Clarence Seedorf über systematischen Rassismus auch bei Trainern: "Was sind die Kriterien?"
Von Christian Gaul
Rassismus im Fußball ist nach wie vor ein großes Problem, zu schnell verschwinden gute Ansätze wieder in der Schublade und es wird zur Tagesordnung übergegangen. Der ehemalige Weltklasse-Spieler Clarence Seedorf macht sich deshalb erneut für ein Umdenken stark - nicht nur auf die Spieler bezogen.
Der mittlerweile 44-jährige Niederländer Clarence Seedorf war als Spieler einer der Besten seiner Zeit. Nachdem er 2014 seine aktive Karriere beendete, wechselte er auf die Trainerbank - doch die Benachteiligungen aufgrund seiner Hautfarbe verschwanden dadurch nicht, wie Seedorf im Interview mit SPOX und Goal beschreibt.
Systematischer Rassismus - Seedorf klagt Milan an
Seedorf selbst stelle sich beispielsweise die Frage, warum Trainer mit anderer Hautfarbe trotz schlechterer Ergebnisse länger bei seinem Ex-Klub AC Mailand angestellt bleiben. "Ich habe in 19 Spielen 35 Punkte geholt und wurde entlassen. Und meine Nachfolger holen weniger Punkte, aber bleiben das ganze Jahr. Dann fragst du dich: Was sind die Parameter? Was sind ihre Kriterien, dass ein Trainer geholt wird?", beklagt Seedorf.
Sicherlich ist die reine Punkte-Ausbeute nie der einzige Grund, warum ein Trainer früher oder später entlassen wird. Ebenso mag man den Mailändern wohl keine "Einstellung nach Hautfarbe" unterstellen. Zudem gehört zur ganzen Wahrheit auch, dass der Trainer Seedorf auch nach seinem Engagement bei Milan keinen großen Erfolg hatte. Für den chinesischen Klub Shenzhen stand er nur 13 Spiel an der Seitenlinie, in La Coruna waren es danach 16. Kameruns Nationalmannschaft durfte er nur zehnmal betreuen - momentan ist er vereinslos.
Allerdings benennt Seedorf im Weiteren die eigentliche Basis seiner nachvollziehbaren Empörung.

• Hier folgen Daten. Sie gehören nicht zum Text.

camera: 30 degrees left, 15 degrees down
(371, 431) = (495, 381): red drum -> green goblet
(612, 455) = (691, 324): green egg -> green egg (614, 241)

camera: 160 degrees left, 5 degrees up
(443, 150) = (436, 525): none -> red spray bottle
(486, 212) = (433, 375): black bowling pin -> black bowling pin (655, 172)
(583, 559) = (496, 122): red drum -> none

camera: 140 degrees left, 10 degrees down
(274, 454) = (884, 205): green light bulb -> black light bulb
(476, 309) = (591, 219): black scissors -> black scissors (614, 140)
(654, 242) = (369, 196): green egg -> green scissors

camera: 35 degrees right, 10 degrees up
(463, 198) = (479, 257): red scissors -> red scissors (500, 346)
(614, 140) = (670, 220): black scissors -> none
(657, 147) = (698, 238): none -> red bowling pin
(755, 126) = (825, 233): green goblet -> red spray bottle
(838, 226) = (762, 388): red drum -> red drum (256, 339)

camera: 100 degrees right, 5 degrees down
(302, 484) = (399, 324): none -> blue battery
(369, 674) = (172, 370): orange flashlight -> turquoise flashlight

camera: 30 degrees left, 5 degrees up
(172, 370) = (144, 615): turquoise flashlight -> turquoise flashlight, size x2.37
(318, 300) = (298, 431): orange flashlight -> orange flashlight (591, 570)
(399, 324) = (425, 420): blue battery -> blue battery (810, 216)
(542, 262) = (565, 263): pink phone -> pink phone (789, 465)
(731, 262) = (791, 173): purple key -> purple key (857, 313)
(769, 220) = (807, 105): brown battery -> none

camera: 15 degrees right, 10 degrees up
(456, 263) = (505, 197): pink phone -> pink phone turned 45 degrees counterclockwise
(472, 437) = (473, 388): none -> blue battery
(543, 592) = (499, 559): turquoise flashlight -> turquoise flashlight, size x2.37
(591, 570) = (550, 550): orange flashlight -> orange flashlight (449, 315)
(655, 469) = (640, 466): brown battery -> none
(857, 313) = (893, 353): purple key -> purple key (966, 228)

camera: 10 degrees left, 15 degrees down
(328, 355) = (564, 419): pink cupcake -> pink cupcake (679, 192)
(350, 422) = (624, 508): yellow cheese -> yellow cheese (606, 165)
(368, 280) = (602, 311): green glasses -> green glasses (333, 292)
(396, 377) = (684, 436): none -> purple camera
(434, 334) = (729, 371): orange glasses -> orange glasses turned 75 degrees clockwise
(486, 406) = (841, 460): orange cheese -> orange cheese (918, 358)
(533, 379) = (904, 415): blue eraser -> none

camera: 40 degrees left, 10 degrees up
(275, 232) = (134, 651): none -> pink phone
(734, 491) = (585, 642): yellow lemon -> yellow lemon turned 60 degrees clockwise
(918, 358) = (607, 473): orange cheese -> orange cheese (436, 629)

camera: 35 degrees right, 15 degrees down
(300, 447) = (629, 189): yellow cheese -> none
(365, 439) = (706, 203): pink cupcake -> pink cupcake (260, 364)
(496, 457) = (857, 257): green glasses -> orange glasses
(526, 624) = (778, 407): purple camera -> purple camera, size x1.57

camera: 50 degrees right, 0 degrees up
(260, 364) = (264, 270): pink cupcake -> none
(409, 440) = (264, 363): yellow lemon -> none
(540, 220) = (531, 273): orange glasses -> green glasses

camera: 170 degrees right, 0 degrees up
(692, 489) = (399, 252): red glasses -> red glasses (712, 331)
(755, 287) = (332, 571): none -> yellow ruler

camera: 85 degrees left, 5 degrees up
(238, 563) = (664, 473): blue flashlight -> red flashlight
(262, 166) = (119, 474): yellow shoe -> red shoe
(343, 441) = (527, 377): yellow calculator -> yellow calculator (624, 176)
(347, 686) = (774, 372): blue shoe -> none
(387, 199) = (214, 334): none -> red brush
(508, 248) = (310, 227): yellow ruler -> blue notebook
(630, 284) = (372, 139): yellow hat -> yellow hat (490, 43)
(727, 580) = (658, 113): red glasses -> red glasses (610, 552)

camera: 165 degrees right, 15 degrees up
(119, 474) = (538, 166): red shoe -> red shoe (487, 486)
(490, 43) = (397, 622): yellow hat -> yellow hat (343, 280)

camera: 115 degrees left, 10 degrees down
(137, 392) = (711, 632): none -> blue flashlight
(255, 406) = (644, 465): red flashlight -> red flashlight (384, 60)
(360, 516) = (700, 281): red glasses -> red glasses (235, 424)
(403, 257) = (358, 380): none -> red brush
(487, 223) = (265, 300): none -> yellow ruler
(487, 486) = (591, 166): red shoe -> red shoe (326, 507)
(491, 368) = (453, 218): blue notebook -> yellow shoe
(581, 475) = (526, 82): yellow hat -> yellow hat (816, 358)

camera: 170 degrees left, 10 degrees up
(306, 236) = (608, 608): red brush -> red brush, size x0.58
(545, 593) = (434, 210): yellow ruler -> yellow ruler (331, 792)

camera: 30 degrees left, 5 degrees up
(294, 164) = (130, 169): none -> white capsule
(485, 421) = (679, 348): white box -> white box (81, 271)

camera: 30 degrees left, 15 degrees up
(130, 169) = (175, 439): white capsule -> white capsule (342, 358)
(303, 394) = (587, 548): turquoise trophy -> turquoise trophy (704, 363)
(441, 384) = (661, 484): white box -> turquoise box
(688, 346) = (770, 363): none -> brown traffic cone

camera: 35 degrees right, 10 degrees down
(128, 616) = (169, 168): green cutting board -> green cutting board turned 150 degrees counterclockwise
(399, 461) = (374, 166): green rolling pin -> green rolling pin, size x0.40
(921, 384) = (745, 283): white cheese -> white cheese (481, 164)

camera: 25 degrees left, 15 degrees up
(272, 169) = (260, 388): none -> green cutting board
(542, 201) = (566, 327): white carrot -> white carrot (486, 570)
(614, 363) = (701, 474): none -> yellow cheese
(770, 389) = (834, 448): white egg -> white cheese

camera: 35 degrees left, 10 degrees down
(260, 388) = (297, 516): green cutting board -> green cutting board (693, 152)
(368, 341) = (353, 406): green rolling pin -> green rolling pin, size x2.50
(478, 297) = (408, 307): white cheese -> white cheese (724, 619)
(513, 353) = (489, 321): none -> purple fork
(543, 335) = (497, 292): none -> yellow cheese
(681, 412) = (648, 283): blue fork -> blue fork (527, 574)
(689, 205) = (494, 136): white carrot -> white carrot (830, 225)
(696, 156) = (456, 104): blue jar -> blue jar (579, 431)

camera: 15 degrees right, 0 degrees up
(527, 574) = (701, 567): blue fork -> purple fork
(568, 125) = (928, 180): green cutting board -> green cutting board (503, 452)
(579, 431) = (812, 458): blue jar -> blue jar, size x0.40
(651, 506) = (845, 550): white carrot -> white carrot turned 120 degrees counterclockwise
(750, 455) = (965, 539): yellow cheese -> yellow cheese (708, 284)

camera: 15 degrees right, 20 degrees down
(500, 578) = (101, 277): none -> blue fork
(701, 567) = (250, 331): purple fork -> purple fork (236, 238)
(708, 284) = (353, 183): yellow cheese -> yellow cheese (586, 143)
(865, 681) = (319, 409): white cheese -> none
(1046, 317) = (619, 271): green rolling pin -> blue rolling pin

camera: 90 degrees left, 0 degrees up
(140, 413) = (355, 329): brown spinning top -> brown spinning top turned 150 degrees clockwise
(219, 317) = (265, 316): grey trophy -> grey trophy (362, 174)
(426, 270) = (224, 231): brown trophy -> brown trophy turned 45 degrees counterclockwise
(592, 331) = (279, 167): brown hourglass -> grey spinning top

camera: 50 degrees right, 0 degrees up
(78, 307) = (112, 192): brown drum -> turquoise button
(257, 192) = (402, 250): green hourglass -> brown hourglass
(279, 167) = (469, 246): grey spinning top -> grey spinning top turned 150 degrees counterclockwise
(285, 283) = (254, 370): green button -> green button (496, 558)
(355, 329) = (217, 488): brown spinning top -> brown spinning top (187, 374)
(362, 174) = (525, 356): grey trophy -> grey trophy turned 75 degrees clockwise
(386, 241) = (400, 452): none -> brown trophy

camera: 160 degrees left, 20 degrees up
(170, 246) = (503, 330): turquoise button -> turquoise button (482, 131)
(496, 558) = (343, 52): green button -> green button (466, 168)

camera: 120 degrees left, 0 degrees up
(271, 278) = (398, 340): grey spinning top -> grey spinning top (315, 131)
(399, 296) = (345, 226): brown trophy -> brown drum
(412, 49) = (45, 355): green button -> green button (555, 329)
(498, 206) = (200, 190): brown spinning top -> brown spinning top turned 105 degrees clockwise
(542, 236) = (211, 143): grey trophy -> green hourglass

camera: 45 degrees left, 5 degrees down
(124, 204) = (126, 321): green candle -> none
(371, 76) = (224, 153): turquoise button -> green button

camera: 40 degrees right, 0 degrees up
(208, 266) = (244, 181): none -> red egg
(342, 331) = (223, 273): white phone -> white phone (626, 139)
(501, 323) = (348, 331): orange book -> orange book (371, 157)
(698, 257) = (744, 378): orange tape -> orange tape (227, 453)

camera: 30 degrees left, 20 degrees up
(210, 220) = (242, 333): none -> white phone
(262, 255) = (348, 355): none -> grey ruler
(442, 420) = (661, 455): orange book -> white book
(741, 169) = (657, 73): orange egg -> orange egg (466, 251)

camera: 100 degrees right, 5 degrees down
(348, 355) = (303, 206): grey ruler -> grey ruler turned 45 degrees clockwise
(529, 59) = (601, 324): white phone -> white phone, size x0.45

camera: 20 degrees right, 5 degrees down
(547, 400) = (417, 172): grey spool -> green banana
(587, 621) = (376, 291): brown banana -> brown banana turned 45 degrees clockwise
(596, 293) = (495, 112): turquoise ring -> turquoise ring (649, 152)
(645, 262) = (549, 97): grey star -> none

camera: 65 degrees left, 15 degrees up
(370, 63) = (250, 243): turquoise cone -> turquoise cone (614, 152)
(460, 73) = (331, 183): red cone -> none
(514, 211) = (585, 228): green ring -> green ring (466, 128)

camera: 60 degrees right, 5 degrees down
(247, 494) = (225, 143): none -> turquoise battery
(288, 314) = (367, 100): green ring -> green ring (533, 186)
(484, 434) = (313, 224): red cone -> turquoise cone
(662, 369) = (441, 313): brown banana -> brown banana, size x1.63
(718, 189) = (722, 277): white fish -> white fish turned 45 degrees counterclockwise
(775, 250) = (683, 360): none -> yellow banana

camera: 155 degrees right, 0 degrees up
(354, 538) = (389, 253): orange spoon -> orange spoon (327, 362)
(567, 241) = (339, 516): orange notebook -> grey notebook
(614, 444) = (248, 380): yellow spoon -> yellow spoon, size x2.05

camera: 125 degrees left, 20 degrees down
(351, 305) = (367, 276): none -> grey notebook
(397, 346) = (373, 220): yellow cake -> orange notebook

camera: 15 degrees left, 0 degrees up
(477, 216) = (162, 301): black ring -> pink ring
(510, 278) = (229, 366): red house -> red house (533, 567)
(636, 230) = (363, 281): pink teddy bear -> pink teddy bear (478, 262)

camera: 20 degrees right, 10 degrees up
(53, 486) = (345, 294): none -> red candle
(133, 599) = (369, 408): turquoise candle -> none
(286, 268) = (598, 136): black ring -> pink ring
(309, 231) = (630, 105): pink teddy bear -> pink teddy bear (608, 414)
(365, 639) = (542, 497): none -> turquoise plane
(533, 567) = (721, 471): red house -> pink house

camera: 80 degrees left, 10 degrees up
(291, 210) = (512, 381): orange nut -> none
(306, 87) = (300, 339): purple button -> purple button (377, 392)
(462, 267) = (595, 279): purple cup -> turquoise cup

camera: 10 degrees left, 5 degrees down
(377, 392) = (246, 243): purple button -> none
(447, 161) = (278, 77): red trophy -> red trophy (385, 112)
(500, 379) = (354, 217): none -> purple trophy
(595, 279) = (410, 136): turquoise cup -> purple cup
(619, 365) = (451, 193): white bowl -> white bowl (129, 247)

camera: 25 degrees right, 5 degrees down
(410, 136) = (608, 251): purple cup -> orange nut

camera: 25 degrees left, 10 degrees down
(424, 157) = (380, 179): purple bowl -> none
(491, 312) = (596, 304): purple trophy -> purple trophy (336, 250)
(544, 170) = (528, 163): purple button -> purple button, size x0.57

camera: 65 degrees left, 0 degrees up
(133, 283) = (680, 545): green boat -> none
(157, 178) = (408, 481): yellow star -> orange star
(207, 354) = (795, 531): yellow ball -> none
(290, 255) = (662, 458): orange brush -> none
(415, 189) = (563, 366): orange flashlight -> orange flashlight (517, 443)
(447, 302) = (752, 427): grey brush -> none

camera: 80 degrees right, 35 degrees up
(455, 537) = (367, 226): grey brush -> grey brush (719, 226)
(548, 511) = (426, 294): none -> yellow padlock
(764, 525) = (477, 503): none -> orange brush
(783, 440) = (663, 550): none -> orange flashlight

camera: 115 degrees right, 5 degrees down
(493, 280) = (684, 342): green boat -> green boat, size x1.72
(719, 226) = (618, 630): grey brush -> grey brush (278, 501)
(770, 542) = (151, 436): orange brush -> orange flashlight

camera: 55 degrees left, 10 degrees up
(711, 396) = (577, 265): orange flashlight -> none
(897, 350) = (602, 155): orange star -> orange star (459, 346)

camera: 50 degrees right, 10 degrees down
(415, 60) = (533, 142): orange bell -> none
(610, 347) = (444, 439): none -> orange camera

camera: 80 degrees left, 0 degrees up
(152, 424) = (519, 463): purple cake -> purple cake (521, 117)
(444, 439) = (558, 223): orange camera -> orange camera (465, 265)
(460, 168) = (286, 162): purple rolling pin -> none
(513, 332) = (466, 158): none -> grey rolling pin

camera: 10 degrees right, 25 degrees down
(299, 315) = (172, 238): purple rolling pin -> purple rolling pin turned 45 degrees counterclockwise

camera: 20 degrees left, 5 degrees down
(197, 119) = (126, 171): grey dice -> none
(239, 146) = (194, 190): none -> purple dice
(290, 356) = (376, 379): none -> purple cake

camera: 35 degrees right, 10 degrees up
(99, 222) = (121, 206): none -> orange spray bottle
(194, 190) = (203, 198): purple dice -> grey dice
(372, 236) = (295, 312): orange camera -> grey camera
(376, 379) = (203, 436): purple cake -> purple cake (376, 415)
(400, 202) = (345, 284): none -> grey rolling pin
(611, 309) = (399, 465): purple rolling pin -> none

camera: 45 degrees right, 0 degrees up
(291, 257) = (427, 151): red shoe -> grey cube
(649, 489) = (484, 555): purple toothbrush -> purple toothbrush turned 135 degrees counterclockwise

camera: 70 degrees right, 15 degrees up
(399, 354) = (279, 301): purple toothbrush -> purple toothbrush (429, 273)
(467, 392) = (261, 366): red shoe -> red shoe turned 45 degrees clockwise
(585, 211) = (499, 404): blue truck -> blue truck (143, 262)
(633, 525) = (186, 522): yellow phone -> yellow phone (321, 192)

"Es gibt sehr erschreckende Zahlen darüber, wie wenige schwarze Trainer, schwarze Manager in führenden Positionen im europäischen Fußball, in den Vereinsmanagements, in den Verbänden, in den Komitees und auf den Bänken sind. Es sind nur ein Prozent oder weniger. Die Vielfalt, die sie auf dem Spielfeld sehen, spiegelt sich also nicht auf den Bänken und nicht im Management wider und spiegelt sich auch nicht in den Eigentumsverhältnissen und vielen anderen Dingen wider", legt Seedorf den Finger in die Wunde.
Hinzu kommt, dass Seedorf generell ein moderneres Miteinander einfordert. "Es ist ein System, ein systematischer Rassismus. Es geht um die Gleichheit aller, weil es auch andere Themen wie Geschlechter-Fragen gibt, die noch nicht auf dem Niveau sind, wie es sein sollte - obwohl es sich verbessert hat. Es gibt eine lange Liste an Spielern, die auf meinem Level gespielt haben und nicht die Möglichkeiten hatten, eine Karriere als Trainer zu starten", kritisiert er die bestehenden Strukturen hart.